Many prior art metering and dispensing devices have employed various frequencies and amplitudes of vibration in order to feed material from a hopper to a dispensing mechanism. However, a major disadvantage of the use of vibration is that, while rendering masses more able to flow it also causes the particulate material, composed of different sized grains, to suffer stratification. That is, the more finely divided material is lost from the upper layers of material to the lower layers resulting in a concentration of the larger particles in the upper layers. Because of the greater bulk density of small particles of a given material than the larger particles, vibration results in cyclical variations in the rate of dispensing from a container loaded by several serially added batches of material.

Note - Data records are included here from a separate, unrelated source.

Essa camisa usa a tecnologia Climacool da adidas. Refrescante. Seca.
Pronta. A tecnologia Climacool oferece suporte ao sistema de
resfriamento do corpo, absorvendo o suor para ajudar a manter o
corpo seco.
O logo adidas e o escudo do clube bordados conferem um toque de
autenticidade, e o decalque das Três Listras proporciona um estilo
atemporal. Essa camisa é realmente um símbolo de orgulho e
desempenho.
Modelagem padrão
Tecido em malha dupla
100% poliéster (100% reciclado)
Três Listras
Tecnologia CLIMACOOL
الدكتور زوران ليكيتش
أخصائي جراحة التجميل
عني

Other prior art metering and dispensing devices have employed rotating arms which serve either as spinners, for moving material by centrifugal force, or as movable compartments for confining a particular volume of material between adjacent ones of the arms and then dispensing the confined material. While the present system employs a moving distributor blade it is rotated too slowly to generate any appreciable centrifugal force. Rather the blade is used in a unique fashion to fluidize the material and generate a slowly moving mound of material having fixed geometric characteristics from which a predetermined mass of material is metered.

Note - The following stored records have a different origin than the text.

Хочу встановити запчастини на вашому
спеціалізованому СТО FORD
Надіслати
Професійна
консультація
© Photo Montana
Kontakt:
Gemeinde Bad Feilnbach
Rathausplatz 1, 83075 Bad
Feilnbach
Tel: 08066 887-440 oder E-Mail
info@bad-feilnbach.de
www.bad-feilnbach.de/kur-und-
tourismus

For certain applications, for example, the metering and mixing of microingredients such as growth stimulants, antibiotics, amino acids, trace minerals and vitamins into animal feed, accuracy is very important. One of the most accurate prior art metering instruments is weigh belts wherein material is dispensed onto a movable belt supported by electrical weight sensors. Other relatively accurate prior art instruments include certain low rate feeders wherein material is dispensed into a groove of known volume cut in the surface of a disc. The material is then struck off level with the surface of the disc leaving a known mass of the material within the groove. In these prior art devices, however, a high degree of accuracy is obtainable only over a very small range of values. The system of the present invention is capable of dispensing particulate material with a high degree of accuracy over a wide range of values.